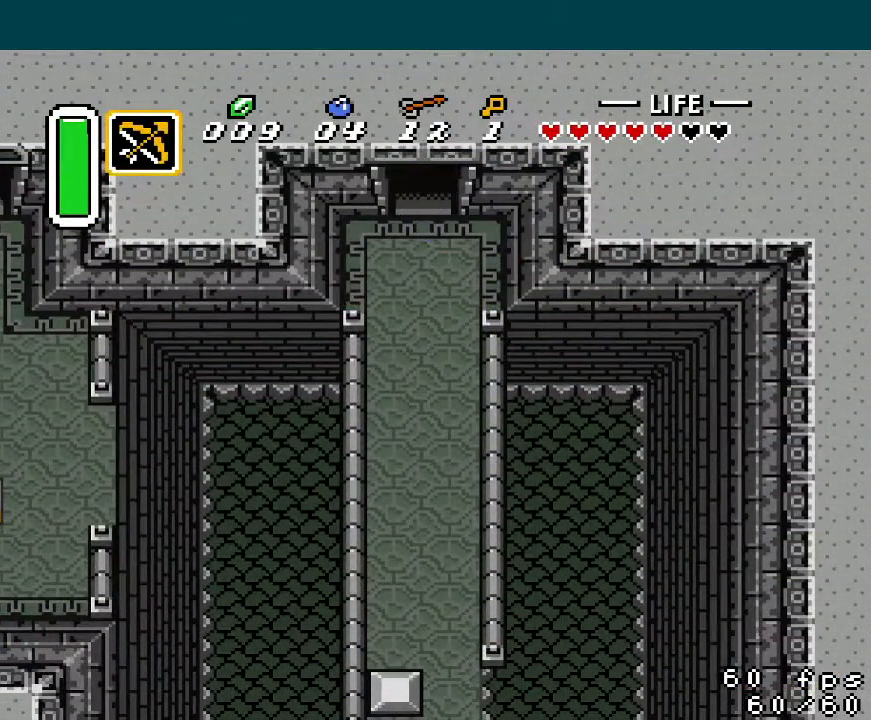
{"buttons": ["DPAD_UP"], "events": []}
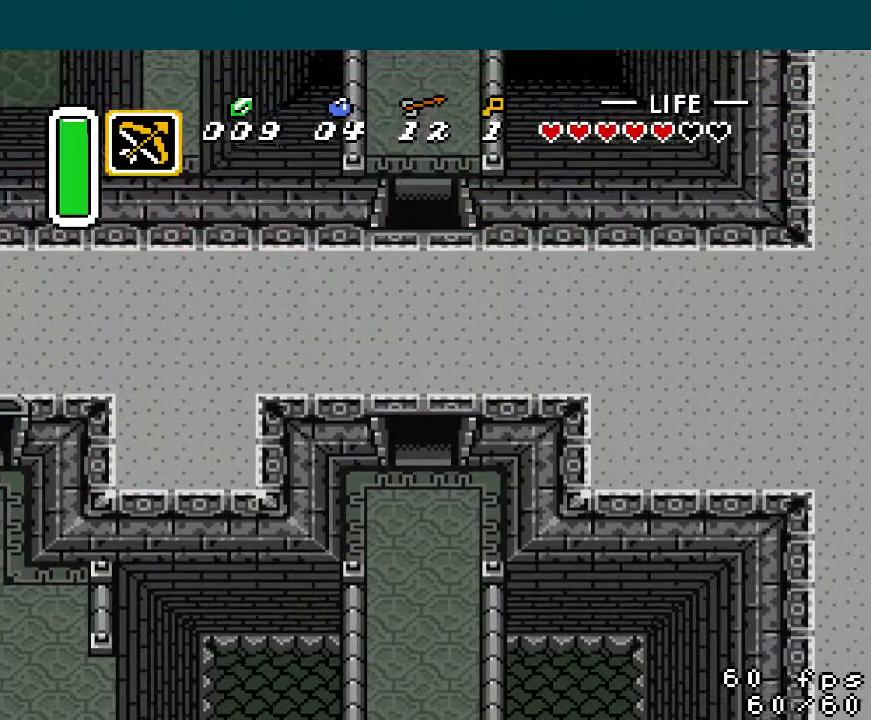
{"buttons": ["DPAD_UP"], "events": []}
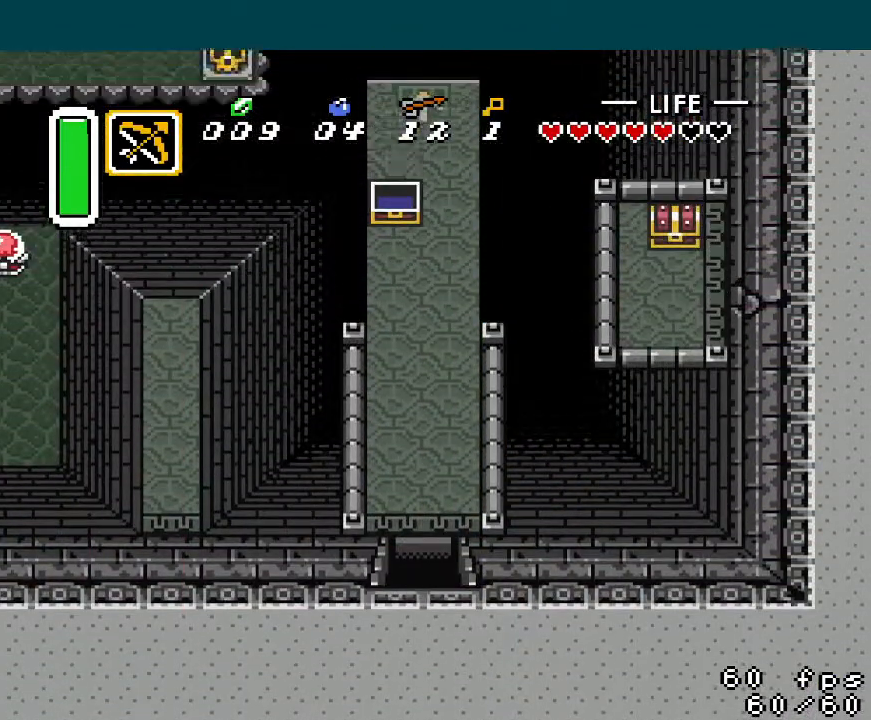
{"buttons": ["A", "DPAD_UP"], "events": [[468, "A", "down"]]}
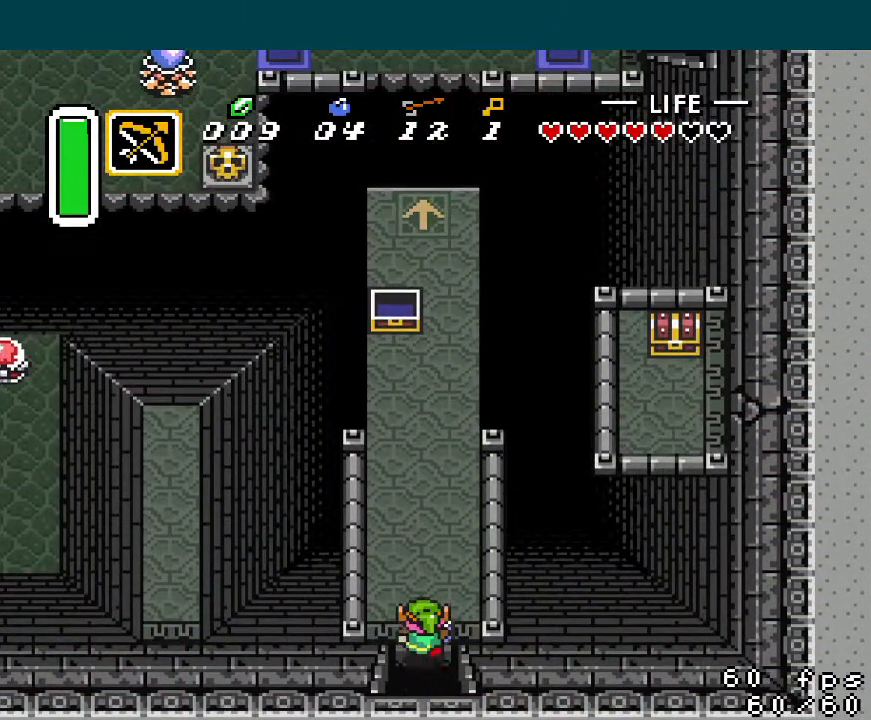
{"buttons": ["A", "DPAD_UP"], "events": []}
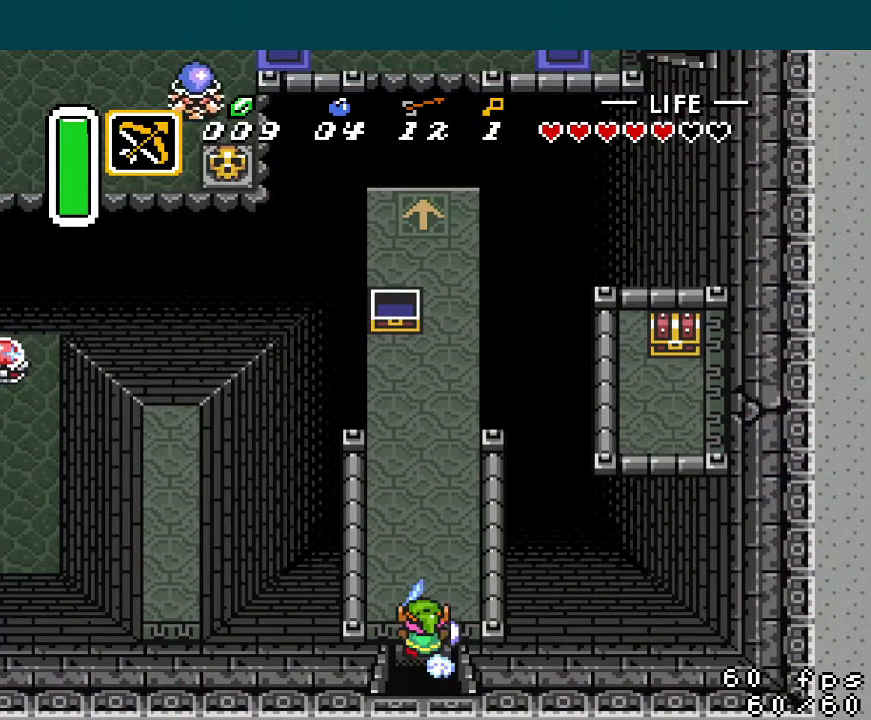
{"buttons": ["DPAD_UP"], "events": [[67, "A", "up"], [334, "DPAD_RIGHT", "down"], [484, "DPAD_RIGHT", "up"]]}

::::::::::

• **Exercise objective**
Without the pictures, write out the listing exactly as it appears above.

• **Solution**
{"buttons": ["DPAD_UP"], "events": []}
{"buttons": ["DPAD_UP"], "events": []}
{"buttons": ["A", "DPAD_UP"], "events": [[468, "A", "down"]]}
{"buttons": ["A", "DPAD_UP"], "events": []}
{"buttons": ["DPAD_UP"], "events": [[67, "A", "up"], [334, "DPAD_RIGHT", "down"], [484, "DPAD_RIGHT", "up"]]}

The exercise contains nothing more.